Monday, February 27, 2012

As Far Away As Possible

Trey Smith

Since the dawn of the nation-state -- maybe even earlier than that -- we humans have engaged in acts of war. War is waged for a wide variety of reasons, but coveting another group's territory and/or resources is chief among them. It was that way in the ancient world and it is that way today.

As long as we have been warring between and amongst ourselves, one of the greatest objectives of war has centered around the calculation of how to inflict the most damage on the "enemy," while exposing your side (at least, the "important" people) to the least possible amount of damage and injury. This objective is the prime motivation behind the development of weaponry.

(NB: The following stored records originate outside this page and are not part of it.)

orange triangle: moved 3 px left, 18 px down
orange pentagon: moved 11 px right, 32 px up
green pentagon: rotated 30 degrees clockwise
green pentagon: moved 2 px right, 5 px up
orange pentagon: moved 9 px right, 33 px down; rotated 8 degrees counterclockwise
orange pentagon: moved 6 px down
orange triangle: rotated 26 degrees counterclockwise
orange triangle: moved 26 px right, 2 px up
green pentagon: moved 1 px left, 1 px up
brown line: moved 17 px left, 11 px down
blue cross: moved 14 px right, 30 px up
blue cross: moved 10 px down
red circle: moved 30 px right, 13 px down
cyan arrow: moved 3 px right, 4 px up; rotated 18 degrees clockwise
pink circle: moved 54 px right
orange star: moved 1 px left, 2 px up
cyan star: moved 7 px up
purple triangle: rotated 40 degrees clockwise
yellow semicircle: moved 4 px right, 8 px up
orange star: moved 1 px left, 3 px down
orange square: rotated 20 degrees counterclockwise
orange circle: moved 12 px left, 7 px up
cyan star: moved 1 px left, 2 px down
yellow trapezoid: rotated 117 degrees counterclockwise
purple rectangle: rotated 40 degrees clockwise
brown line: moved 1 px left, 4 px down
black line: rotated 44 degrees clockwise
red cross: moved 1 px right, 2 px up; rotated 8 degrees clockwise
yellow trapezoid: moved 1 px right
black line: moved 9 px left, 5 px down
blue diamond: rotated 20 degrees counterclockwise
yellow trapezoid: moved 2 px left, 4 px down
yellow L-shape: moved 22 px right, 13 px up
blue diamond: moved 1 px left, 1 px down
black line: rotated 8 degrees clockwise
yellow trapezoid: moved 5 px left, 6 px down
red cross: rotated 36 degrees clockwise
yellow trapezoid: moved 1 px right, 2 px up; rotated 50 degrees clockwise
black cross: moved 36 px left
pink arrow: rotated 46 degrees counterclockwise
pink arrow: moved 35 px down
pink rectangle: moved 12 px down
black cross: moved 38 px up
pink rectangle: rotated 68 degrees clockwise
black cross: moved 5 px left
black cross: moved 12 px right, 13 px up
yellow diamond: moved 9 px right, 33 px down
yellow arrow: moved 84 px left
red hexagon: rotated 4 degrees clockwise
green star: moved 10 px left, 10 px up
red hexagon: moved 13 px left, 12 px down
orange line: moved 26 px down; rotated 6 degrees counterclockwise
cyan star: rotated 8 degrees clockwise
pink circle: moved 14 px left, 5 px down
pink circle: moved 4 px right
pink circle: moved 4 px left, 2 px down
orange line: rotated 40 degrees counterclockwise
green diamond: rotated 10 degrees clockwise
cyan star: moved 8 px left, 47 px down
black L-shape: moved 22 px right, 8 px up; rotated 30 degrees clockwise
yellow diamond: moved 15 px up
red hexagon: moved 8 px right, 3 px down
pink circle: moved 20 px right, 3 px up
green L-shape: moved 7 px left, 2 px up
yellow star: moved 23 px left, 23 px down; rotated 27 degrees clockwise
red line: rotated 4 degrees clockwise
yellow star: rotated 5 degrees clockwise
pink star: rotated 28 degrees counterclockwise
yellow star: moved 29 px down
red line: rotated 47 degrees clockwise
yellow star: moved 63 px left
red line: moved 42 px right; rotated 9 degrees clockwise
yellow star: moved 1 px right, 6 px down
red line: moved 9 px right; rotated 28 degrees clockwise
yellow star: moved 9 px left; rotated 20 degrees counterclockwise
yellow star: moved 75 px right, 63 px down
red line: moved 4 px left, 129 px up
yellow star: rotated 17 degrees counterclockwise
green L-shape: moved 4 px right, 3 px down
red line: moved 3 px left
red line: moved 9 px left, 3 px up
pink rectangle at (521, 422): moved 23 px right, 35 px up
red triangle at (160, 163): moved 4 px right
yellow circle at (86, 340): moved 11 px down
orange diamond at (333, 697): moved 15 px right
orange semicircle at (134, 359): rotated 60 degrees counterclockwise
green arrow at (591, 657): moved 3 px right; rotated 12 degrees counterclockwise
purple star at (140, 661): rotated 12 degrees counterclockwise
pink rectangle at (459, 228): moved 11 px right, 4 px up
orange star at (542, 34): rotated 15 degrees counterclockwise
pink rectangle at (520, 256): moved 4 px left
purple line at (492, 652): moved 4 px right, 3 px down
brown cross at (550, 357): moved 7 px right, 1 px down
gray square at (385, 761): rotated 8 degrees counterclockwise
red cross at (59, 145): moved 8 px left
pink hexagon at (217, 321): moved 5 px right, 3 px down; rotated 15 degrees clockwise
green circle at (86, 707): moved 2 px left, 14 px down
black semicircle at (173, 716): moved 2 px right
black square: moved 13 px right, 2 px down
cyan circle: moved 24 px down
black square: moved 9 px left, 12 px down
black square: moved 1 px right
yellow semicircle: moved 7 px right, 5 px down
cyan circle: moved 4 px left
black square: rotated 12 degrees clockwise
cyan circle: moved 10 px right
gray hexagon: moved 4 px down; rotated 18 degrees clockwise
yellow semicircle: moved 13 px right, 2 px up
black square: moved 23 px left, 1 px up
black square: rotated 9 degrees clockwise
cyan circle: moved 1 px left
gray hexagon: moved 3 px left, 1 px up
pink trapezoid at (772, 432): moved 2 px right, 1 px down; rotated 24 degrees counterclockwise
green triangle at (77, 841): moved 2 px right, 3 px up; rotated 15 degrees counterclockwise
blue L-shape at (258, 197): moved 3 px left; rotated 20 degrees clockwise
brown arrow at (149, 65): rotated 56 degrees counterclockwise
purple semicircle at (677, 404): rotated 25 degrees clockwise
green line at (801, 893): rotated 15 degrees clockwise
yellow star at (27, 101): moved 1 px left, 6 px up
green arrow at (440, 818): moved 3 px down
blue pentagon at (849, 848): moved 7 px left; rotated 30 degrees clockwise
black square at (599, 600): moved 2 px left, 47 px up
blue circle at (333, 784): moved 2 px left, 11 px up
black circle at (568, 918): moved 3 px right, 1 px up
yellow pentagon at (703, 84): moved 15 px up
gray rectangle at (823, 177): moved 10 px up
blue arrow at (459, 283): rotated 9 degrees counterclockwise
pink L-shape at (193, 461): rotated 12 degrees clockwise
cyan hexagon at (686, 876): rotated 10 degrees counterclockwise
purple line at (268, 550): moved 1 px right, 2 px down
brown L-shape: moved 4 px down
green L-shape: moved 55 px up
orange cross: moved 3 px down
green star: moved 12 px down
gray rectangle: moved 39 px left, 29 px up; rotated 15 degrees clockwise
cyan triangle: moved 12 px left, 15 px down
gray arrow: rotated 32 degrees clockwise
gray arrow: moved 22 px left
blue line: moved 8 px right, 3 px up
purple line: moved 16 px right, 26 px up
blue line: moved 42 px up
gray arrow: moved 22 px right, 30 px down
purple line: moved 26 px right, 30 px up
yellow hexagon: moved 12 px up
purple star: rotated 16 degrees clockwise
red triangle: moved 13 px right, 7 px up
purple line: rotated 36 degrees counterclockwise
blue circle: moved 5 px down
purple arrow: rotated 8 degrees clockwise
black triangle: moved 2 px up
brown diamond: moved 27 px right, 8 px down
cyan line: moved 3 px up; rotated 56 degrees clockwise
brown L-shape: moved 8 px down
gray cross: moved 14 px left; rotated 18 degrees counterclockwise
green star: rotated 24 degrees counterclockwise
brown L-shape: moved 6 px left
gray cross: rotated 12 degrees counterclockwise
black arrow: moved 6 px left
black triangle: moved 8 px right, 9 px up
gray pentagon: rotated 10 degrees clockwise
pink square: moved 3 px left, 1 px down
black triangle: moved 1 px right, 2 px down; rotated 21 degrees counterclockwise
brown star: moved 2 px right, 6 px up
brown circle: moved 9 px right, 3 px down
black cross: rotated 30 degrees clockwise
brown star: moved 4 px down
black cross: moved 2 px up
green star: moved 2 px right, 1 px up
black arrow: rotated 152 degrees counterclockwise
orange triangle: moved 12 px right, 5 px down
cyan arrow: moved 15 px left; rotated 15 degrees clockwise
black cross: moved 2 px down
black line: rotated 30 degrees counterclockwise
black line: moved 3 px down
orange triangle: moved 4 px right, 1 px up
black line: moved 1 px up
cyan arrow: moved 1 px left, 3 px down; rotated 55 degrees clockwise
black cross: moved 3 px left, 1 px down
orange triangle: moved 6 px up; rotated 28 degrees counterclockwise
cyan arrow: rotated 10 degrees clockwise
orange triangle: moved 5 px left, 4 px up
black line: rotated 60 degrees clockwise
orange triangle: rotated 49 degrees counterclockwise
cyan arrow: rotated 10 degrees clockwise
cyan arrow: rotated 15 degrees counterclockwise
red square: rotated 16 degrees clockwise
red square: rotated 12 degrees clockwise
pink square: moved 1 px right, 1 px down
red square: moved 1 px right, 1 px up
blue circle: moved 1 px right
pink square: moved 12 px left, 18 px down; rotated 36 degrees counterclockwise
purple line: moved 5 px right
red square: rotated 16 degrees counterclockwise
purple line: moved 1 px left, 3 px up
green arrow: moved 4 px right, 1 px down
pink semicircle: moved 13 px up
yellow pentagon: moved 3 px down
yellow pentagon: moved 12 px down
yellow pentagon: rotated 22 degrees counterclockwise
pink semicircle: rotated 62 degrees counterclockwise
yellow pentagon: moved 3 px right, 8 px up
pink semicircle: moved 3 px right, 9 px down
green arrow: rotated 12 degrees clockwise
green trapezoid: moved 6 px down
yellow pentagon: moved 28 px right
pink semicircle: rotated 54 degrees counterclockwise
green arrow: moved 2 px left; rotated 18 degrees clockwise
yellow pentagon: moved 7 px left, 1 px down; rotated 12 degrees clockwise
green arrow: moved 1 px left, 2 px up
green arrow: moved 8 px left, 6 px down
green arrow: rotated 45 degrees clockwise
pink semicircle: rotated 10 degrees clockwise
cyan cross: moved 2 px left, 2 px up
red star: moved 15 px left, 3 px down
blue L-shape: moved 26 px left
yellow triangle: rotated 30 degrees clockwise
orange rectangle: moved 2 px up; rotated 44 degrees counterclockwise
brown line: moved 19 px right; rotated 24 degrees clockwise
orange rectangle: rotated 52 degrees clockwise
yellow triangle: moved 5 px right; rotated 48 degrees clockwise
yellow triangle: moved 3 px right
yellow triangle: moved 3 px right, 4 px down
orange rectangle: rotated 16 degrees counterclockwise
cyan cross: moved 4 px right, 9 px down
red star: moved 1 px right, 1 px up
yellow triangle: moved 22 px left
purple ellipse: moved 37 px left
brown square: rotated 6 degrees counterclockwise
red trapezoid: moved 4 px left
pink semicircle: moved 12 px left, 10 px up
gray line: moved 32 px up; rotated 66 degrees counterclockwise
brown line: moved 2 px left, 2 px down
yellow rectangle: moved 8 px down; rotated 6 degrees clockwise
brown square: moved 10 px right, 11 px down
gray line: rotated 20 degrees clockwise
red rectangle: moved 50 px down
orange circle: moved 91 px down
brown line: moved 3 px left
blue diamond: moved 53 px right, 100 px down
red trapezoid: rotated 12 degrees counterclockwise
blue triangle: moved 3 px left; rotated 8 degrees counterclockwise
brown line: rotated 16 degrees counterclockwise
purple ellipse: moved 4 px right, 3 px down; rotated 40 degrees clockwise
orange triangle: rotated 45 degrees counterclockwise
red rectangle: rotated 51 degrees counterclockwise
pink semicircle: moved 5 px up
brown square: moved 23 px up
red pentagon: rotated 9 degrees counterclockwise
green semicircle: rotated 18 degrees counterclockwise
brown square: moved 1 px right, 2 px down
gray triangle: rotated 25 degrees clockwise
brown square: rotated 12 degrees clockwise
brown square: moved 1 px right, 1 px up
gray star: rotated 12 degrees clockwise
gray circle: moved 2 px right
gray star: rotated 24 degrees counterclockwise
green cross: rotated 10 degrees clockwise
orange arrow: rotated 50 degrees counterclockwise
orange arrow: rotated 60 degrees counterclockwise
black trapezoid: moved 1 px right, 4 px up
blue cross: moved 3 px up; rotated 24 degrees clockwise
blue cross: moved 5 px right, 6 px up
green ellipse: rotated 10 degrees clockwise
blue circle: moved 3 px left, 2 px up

I bet the first time someone hurled a rock with a sling, the folks on the receiving end said, "Whoa! We better figure out how they did that or we're going to be goners for sure!" The bow and arrow or the catapult meant that your fighting forces could inflict casualties without standing toe-to-toe with your adversary.

As civilization has advanced through the years, so too have our weapons. Guns took warfare to a completely different level. Hand grenades and flamethrowers caused greater amounts of carnage. Still, soldiers had to be in the near vicinity to employ these types of weapons and that meant they continued to be exposed to immediate retaliation.

To limit this ongoing exposure, we developed cannons, mortars, tanks and the like. This moved us further away still, but not far enough. Dropping bombs from aircraft flying high above the earth has become a reliable means for wreaking death and destruction, but planes can be shot out of the air.

Next came precision-guided missiles that can be fired from hundreds or thousands of miles away. While these projectiles are decidedly lethal and greatly limit our exposure, we have come to realize that they removed one important element from our bloodlust: We have pushed ourselves so far away that we can't "enjoy" the results of our handiwork. We only can see the aftermath; we have lost the ability to revel in the thrill of watching someone's head blown off.

And this brings us to war by drone. We have developed drones to give us the best of both worlds. On the one hand, since drones can be controlled from thousands of miles away, our exposure is negligible. The operator of a drone has a far greater chance of being killed on the highway or in his or her own bathtub than in the theater of war.

On the other hand, because drones are equipped with high-tech cameras, we get to see the devastation wrought in real time. While the operator conceivably could be sitting there in his undershorts with a martini in hand and porn on his iPhone, he can watch nameless men, women and children be obliterated in seconds! Good shot, Morrison. High fives all around!

In my book, this is why drones are so immoral. They make a statement about us as a people and that statement is grotesque and ugly. It's not enough that we want to kill and maim with abandon; we want to watch and cheer it as it if we simply are sitting in our living rooms watching American Idol or the World Series!